To be clear, I am not stating that
QB64 output eats NUL bytes, I'm saying that a normal DOS or Unix terminal eats NUL bytes. As far as I know, QB64 emulates its own terminal outputs and does not use standard DOS, Unix, Mac, or Windows terminal outputs.
In terms of
how QB64 should behave, it should respect that CHR$(0) is not meant to be a printable character in Unix, DOS, or QuickBASIC. CHR$(255) is meant to be a printable character, which is visually the same as a space character, but with a different character number so it isn't actually a space. In the original QBASIC, INKEY$ displays special keys as a NUL byte + another byte. The NUL part was never displayable, which was a touch confusing when first learning INKEY$, as it appeared to be returning a single character when pressing arrows or F-keys or whatever. Had to use LEN() on it to make any sense of it!
I just tried this command on a GNU+Linux terminal to confirm:
The NUL byte gets eaten, all that is output is the two braces by themselves.
printf '[\x00]\n' | wc --bytes
4
This returns "4" as expected, the two square bracket bytes, the NUL byte, and the Unix newline byte. The NUL byte is there, but it is not displayed.

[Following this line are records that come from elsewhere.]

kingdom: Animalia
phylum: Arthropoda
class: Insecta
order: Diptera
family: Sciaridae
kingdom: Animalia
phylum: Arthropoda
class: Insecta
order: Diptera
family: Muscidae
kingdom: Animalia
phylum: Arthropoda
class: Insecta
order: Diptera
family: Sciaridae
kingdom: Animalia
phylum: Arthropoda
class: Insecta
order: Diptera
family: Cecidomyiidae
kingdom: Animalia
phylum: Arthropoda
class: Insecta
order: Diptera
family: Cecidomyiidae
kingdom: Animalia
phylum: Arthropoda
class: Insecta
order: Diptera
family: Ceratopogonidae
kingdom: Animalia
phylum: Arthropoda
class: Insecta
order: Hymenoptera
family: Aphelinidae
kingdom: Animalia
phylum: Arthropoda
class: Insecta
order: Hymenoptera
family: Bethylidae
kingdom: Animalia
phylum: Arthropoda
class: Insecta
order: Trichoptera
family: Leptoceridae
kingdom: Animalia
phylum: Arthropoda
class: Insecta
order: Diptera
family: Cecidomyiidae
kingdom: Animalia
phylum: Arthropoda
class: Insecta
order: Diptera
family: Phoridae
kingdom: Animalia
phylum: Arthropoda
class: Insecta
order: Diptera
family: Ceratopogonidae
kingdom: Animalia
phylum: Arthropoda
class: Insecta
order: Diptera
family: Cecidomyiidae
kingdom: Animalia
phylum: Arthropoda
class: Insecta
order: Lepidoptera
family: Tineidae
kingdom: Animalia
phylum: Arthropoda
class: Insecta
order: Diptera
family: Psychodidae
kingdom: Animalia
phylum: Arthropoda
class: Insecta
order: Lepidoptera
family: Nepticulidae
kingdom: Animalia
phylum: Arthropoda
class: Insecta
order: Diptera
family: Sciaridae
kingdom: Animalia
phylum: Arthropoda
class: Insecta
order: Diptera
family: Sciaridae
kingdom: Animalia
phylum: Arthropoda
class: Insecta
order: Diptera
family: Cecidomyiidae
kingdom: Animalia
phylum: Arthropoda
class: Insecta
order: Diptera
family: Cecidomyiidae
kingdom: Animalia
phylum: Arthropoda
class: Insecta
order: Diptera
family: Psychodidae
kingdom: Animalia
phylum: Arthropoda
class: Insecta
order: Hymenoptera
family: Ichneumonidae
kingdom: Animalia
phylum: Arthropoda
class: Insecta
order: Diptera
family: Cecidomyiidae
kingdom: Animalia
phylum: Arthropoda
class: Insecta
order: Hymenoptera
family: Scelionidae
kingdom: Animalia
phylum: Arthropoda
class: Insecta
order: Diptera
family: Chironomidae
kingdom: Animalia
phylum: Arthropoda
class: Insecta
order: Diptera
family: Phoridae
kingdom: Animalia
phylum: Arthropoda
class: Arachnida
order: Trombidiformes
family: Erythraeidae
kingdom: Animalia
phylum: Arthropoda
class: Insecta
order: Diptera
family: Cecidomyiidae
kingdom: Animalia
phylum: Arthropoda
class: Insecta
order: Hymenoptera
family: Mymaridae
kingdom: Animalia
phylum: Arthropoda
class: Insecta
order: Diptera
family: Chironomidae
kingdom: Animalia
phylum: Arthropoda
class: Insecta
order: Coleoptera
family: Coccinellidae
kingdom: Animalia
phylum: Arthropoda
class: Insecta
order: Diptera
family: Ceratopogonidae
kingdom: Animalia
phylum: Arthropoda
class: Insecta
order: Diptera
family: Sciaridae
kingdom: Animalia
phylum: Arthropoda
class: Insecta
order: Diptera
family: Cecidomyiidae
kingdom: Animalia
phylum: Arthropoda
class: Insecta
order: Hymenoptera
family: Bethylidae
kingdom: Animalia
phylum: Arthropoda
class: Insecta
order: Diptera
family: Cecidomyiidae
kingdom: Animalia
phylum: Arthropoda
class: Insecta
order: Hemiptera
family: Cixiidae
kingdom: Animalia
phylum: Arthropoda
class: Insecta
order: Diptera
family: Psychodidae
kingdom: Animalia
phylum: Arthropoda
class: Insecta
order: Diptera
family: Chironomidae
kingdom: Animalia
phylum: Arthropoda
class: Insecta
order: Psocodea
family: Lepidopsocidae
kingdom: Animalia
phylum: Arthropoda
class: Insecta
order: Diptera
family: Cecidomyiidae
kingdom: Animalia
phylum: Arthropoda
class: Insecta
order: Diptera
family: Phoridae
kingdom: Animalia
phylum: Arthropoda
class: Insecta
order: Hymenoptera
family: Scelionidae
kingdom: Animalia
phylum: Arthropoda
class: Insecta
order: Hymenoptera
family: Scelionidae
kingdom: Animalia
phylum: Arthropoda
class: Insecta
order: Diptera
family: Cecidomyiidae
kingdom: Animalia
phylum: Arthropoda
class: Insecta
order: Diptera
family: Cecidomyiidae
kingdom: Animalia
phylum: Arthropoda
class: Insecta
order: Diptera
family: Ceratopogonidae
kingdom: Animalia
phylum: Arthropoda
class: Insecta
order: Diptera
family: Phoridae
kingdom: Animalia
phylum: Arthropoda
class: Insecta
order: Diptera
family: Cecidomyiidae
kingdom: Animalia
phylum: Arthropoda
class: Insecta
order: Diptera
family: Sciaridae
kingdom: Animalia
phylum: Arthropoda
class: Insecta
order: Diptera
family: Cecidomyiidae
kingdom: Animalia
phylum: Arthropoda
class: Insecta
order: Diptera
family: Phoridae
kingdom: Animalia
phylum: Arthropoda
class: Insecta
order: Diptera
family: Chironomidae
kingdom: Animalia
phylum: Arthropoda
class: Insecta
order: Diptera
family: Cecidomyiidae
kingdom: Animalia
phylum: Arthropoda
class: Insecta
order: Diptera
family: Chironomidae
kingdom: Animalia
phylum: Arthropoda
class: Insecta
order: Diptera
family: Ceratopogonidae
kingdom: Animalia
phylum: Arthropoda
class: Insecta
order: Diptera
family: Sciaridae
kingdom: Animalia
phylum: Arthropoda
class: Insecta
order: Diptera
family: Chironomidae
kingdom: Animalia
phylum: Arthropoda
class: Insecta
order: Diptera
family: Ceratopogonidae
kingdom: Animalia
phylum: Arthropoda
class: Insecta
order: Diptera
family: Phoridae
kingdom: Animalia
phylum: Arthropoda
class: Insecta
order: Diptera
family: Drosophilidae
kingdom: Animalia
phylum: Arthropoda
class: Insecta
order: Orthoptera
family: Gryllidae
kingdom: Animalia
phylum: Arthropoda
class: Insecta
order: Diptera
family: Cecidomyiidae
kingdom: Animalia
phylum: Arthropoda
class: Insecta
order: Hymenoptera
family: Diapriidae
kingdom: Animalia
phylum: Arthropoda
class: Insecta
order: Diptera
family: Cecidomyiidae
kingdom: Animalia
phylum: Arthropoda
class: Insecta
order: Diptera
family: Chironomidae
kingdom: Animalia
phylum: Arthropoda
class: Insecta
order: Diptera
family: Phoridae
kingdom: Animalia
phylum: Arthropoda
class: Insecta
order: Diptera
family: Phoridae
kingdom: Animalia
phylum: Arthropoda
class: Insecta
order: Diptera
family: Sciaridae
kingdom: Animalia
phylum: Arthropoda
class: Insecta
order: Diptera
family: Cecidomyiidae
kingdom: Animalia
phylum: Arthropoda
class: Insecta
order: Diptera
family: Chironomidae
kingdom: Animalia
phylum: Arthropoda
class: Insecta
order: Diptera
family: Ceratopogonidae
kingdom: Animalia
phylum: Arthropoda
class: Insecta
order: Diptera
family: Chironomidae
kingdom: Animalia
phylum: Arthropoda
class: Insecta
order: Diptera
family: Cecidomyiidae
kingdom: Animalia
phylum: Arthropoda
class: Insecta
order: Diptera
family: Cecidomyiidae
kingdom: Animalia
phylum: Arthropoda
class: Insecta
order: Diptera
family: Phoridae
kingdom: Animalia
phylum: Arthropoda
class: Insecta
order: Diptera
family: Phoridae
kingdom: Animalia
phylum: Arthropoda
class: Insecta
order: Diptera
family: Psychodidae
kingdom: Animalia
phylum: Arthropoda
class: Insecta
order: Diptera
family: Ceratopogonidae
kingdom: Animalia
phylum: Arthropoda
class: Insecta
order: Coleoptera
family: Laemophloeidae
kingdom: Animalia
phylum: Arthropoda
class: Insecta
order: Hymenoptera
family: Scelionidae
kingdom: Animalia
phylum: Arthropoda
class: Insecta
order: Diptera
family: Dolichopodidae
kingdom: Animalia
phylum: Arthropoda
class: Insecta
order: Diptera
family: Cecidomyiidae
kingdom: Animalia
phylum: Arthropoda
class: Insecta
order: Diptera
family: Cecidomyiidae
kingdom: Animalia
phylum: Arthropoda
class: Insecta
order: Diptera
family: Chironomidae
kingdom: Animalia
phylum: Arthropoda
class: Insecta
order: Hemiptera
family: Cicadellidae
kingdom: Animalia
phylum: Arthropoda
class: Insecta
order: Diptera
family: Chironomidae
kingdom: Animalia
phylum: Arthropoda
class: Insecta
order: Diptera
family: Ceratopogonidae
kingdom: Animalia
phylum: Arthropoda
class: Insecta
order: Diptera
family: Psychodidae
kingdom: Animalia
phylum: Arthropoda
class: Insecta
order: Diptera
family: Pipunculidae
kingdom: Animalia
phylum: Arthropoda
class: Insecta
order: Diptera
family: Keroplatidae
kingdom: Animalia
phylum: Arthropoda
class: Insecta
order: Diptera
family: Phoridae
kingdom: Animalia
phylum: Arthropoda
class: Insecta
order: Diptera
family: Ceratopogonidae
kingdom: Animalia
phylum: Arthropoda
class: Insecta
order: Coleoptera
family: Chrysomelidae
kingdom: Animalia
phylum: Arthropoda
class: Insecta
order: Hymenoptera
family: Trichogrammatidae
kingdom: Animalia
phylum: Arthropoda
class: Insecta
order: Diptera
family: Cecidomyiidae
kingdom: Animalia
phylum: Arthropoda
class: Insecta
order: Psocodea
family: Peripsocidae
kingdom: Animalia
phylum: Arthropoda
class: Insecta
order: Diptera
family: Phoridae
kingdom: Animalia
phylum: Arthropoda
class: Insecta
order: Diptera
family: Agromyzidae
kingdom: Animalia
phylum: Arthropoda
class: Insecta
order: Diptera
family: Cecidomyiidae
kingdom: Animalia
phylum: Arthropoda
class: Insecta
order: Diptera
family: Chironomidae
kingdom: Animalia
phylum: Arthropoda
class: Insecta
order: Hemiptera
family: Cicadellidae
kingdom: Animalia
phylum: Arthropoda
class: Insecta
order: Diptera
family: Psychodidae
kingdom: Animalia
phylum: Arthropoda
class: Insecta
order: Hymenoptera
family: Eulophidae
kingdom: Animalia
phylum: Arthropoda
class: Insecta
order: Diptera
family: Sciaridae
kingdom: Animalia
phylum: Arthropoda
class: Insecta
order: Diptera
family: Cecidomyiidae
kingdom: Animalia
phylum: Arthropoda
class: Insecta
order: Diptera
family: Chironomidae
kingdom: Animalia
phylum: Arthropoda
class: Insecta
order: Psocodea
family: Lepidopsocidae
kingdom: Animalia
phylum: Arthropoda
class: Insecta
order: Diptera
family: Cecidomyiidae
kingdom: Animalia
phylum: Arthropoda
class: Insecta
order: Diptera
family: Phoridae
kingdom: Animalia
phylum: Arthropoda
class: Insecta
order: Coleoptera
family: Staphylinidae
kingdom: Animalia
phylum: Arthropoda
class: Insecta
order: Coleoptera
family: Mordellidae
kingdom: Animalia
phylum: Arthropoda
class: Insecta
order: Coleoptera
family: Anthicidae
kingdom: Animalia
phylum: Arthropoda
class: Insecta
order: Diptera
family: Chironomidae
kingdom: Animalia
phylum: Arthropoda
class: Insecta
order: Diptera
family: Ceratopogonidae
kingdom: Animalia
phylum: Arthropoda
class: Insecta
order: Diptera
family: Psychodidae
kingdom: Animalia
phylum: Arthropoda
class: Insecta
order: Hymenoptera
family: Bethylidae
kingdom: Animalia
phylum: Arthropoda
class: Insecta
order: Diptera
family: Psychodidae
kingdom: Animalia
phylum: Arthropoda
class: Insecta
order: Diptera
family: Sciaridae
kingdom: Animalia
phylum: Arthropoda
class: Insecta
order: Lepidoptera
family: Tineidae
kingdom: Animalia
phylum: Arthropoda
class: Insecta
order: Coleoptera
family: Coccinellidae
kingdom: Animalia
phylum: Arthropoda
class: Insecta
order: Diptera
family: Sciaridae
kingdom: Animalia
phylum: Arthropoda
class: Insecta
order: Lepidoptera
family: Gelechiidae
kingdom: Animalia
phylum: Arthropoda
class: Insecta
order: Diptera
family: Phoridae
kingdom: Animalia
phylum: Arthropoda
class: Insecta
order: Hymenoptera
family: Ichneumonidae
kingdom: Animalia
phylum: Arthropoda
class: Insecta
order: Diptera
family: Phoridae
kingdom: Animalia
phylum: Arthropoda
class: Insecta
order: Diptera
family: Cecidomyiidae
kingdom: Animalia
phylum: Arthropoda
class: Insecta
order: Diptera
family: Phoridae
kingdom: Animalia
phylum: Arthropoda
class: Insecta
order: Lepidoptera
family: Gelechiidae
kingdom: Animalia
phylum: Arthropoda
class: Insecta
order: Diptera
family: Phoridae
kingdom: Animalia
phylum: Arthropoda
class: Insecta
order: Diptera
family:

Please note that there are tons of non-display characters in terminals, such as ANSI codes. There are also a lot of special terminal characters, such as the TAB character CHR$(9) / Ctrl+K which brings the cursor to the next horizontal tab stop, or BEL character CHR$(7) / Ctrl+G which tells the PC speaker to issue a beep sound.
Speaking of which, does the QB64 emulated terminal support ANSI colour codes?
QuickBASIC used the standard DOS terminal for output, so it supported ANSI codes if your version of DOS supported ANSI codes.
I just checked, and QB64 does not support ANSI codes. It displays the ESC character CHR$(27) as a left-pointing arrow.